Amazon is the latest tech giant to unveil a voice AI model. According to Amazon, its Nova Sonic is “a new foundation model that unifies speech understanding and speech generation into a single model, to enable more human-like voice conversations in AI applications.” Nova Sonic will compete with similar AI models by OpenAI, Google, and other tech companies.
Nova Sonic understands more than words
The Nova Sonic doesn’t just understand the speaker’s words, but it can also process the tone, style, and pace. The AI voice generator adapts to the conversation context, so dialogue flows more naturally, compared to the more stilted models from the first generations of Alexa. The Nova Sonic can do this because it combines multiple speech processing and generating functions into a single AI model instead of using multiple different models.
Traditionally, AI voice tools involved running multiple models in sequence: a speech recognition model would convert speech to text, then a large language model (LLM) would process the input text and generate responses, and finally a text-to-speech model would convert text back to audio. This complex pipeline often stripped away the tone, style, and pacing of the speaker’s original dialogue.

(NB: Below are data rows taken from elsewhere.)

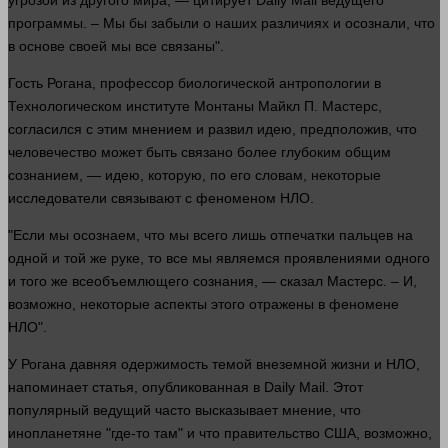
угрозой из другого мира, — цитирует Daily Mail ведущего
программы. – Мы бы забыли о
наших
различиях и осознали, что
в основе своей мы все связаны".
Гость Рогана,
профессор
биологической антропологии в
Технологическом институте Монтаны Майкл П. Мастерс,
согласился с этим мнением и развил идею, предположив, что
человечество может быть связано более глубоким общим
сознанием, — идею, которую, по его словам, некоторые
исследователи связывают с феноменом НЛО.
"Если мы осознаем, что мы всего лишь отпечатки пальцев на
одной
и той же руке, то все мы являемся проявлениями
одного
и того же всеобъемлющего сознания, —
сказал
Мастерс. – И,
возможно, некоторые аспекты этого отражены в феномене
НЛО".
У Рогана давняя
одержимость
темой внеземной
жизни
и НЛО,
напоминает статья, опубликованная в Daily Mail. Этот
популярный ведущий часто высказывает мнение, что
инопланетяне "где-то там" и что правительство США, возможно,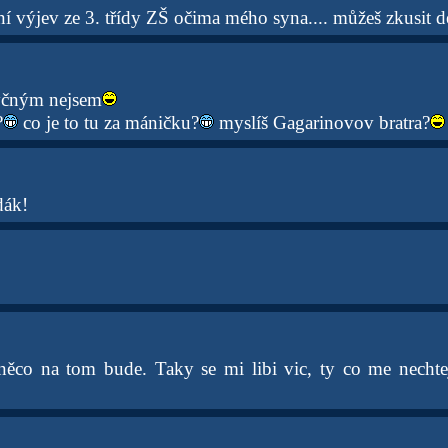
ní výjev ze 3. třídy ZŠ očima mého syna.... můžeš zkusit 
tyčným nejsem
?
co je to tu za máničku?
myslíš Gagarinovov bratra?
dák!
něco na tom bude. Taky se mi libi vic, ty co me nechte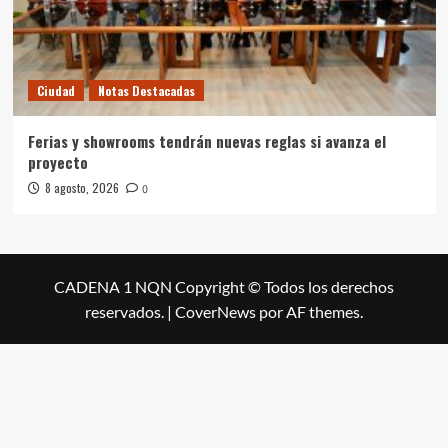
Ciudad
Notas Destacadas
Ferias y showrooms tendrán nuevas reglas si avanza el
proyecto
8 agosto, 2026
0
CADENA 1 NQN Copyright © Todos los derechos
reservados.
|
CoverNews
por AF themes.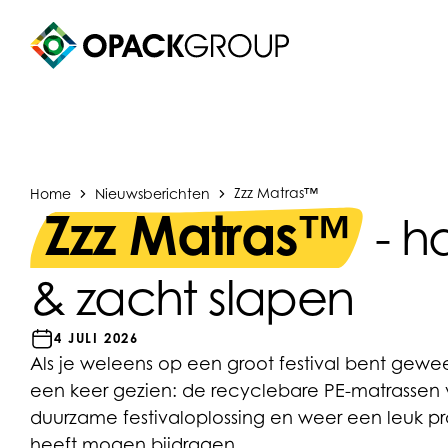
Home
Nieuwsberichten
Zzz Matras™
Zzz Matras™
- h
& zacht slapen
4 JULI 2026
Als je weleens op een groot festival bent gewee
een keer gezien: de recyclebare PE-matrasse
duurzame festivaloplossing en weer een leuk p
heeft mogen bijdragen.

Since the Nova Sonic combines all of this in one model, it can adapt to the acoustic context of the input speech. It also responds more naturally to the cadences of human speech; for instance, it won’t interrupt when the speaker hesitates or pauses to take a breath.
How to get Nova Sonic
Nova Sonic is currently available via a new API in Amazon Bedrock, the company’s enterprise application building platform, and will simplify the development of voice applications.
What developers need to know about Amazon Nova
The tech giant recently introduced Amazon Nova Act, a new AI model trained to perform actions within a web browser. In addition, there is an Amazon Nova SDK for developers to explore. One of the foundation models is Nova Canvas for generating high-quality images; there are also models for generating text from different modalities as well as videos from text and image input.